The RFD uses the ResQPOD ITD, a noninvasive device that delivers intrathoracic pressure regulation (IPR). The ITD acts as a one-way valve allowing oxygen to be delivered during ventilations but restricts ambient air from entering the thoracic cavity during the recoil phase of chest compressions and between ventilations. This lowers thoracic pressure, creating a vacuum which pulls more blood back to the heart, increases preload and decreases intracranial pressure (ICP), allowing for quality cerebral perfusion. It’s a blood in, blood out equation. Studies have shown that the ITD increases blood flow to the heart by 25% and increases cerebral perfusion by 50%.5-7

The RFD goal for this survivability tool is to increase cardiac and cerebral perfusion by initiating and maintaining the use of the ITD from the time an advanced airway is secured until ROSC is achieved. In practice, crews place the ITD inline of the ventilation circuit immediately after verifying placement and security of the advanced airway.

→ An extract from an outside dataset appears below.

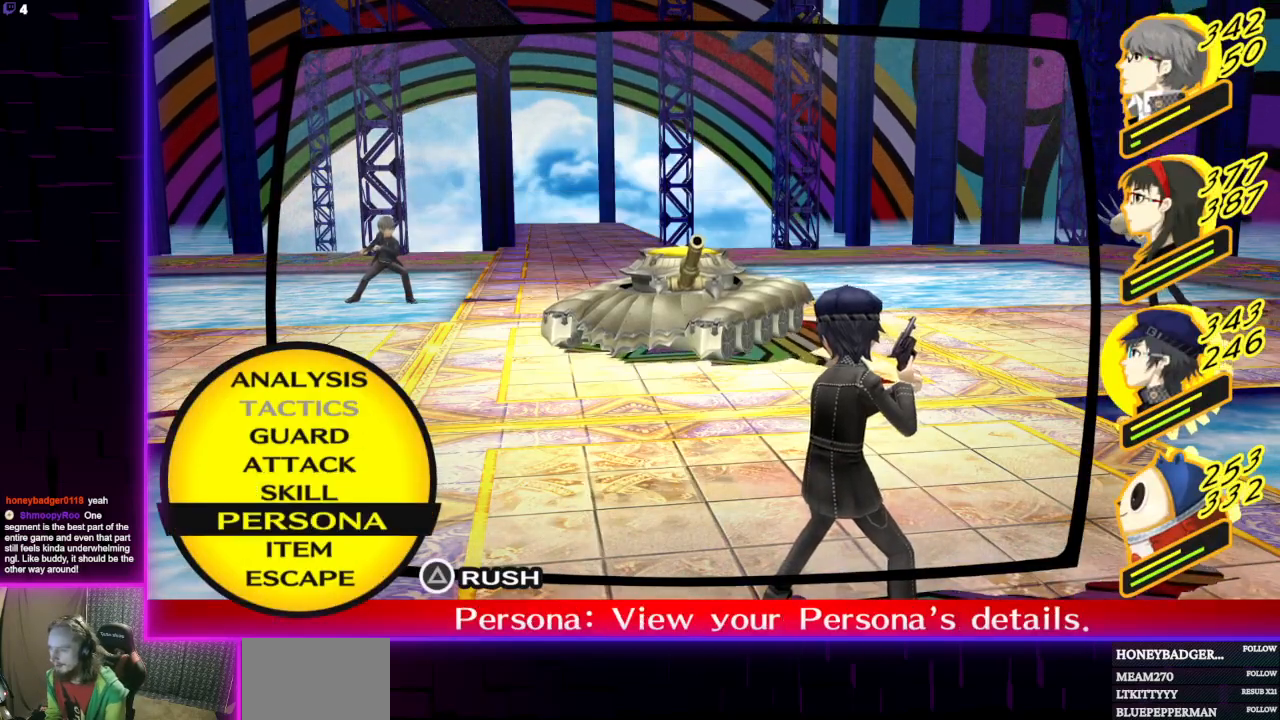
{"buttons": [], "left_stick": "center", "right_stick": "center", "events": [[134, "L1", "up"], [167, "A", "down"], [301, "A", "up"]]}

The RFD hasn’t found a definitive indicator that the ITD is providing increased circulation. However, for patients who subsequently achieve ROSC, there’s generally noted improvement in EtCO2 from the time of ITD placement. This improvement in EtCO2 occasionally occurs rapidly and, in several cases, has precipitated ROSC without additional intervention.

Heads-Up CPR

Performing heads-up CPR, with the patient’s head and torso in a 30-degree elevated position, has been found to optimize perfusion in the shock state of cardiac arrest. It’s a simple, yet effective way of decreasing ICP, increasing preload and enhancing post ROSC neurological function.8

By elevating the head to a 30-degree angle, venous pressure is relieved and allows gravity to drain blood back to the heart. Decreasing ICP and increasing preload allows for more blood in and more blood out of the brain. From an ergonomic and effectiveness perspective, heads-up CPR can only be performed with an automated CPR device and should only be performed with an ITD in place to maximize the pressure variant and cerebral perfusion. Heads-up CPR has a synergistic effect when provided as a concomitant therapy to the ITD.9

For heads-up CPR, the most recently implemented cardiac survivability tool, the goal is to initiate and maintain heads-up CPR from the time the ITD is placed until ROSC is achieved. In practice, once the automated CPR device is in place, crews move the patient onto the stretcher and then raise the head of the gurney to a 30-degree angle.

Although the RFD hasn’t found a definitive indicator that heads-up CPR is providing increased circulation, the same improvement in EtCO2has been seen in those patients who subsequently achieve ROSC when heads-up CPR is initiated immediately after the placement of the ITD.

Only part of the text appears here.